On Monday, DCP Midstream (ticker: DCP), a company that operates natural gas processing facilities and pipelines, announced that it would cut its dividend in half “in response to extraordinary and volatile market conditions.”
“This 50% distribution reduction results in $325 million of cash that will be fully utilized to reduce leverage and strengthen the balance sheet,” the Denver-based company said. Cuts to its capital expenditures will also free up cash, it added.
“Importantly, we announced over $850 million of cash optimization today as a result of capital, distribution, and cost reductions,” a DCP spokesperson wrote in an email to Barron’s when asked about the move.
Asked about whether the company’s move was spurred by its clients going out of business, the spokesperson wrote “We have not had any producers enter bankruptcy and many have announced adjustments to their capital programs as a result of the unprecedented external environment.”
DCP Midstream is organized as a master limited partnership, a corporate structure that passes the corporation’s income through to shareholders, generally resulting in high dividends. It also has a special tax structure that keeps it from having to pay taxes on the corporate level.
Because they tend to sign longer-term contracts, MLPs are relatively safer than companies whose fortunes fluctuate based on the day-to-day price of oil. But MLPs have been criticized in the past for carrying high debt loads, and they have been trading with similar volatility to the broader energy sector. When overall oil and gas activities slow, their customers no longer need their services.
Clearly, their dividends -- the biggest reason to buy them -- are under threat right now. Targa Resources (TRGP), another MLP, also announced a dividend cut last week, to 10 cents a quarter from 91 cents.
The Alerian MLP ETF (AMLP), which tracks the industry, has fallen 62% this year. On March 9 alone the underlying index fell 27.4%, the largest drop in its history.

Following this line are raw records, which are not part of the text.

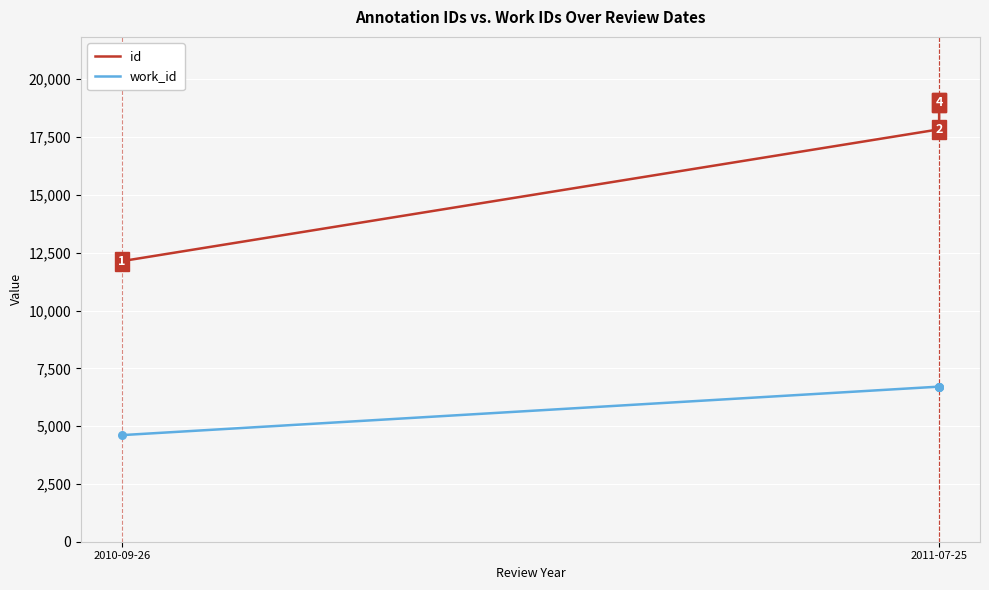

Which series has the largest Y range (max minus min)?

id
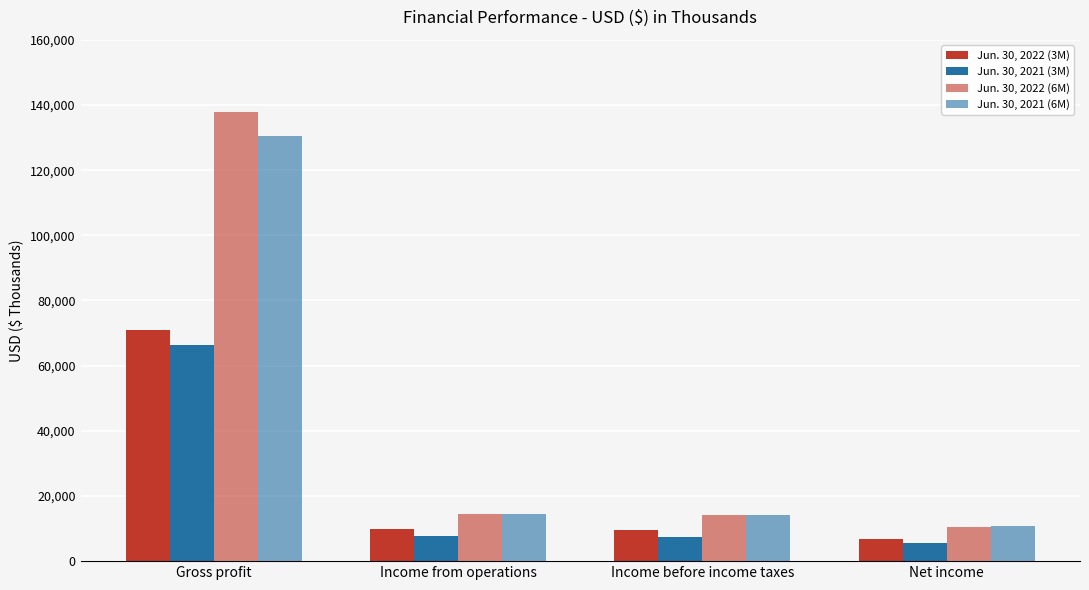

How many bars are there in each group?

4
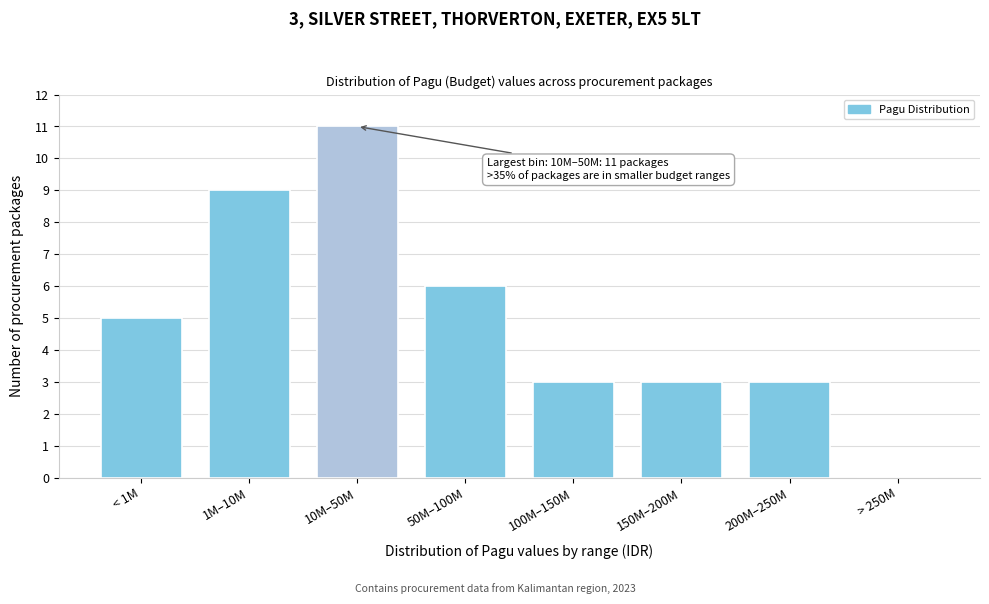

Reading right to left, transcribe all the data shown in this chart.

> 250M=0	200M–250M=3	150M–200M=3	100M–150M=3	50M–100M=6	10M–50M=11	1M–10M=9	< 1M=5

Stacey Morris, director of research at Alerian, has published reports arguing that the companies are in better shape than these prices indicate. Even if every MLP cut its dividend in half, the sector would still yield 9.2%. And if they cut by 75%, they would yield 4.6%, which would “represent premiums to REITs, utilities, and bonds,” she wrote earlier this month. “Additionally, keep in mind that MLP distributions are typically tax advantaged.”
“The key point is that’s not our base-case scenario. You have the larger names in the index that are well-positioned,” Morris said in a phone interview.
Because she works for an index provider, Morris doesn’t recommend individual stock names, but she did explain that bigger names are more insulated at a time like this.
“We think in general the larger names are probably best-positioned for a downturn just given the diversified nature of their business, the diversified customer base they have and the benefits that come with size,” she said.
In one recent note, she pointed out that Enterprise Products Partners (EPD), one of the largest MLPs, maintained its dividend last week, telling investors that it will have more information on its plans on its next quarterly conference call. Enterprise Products stock yields 13%.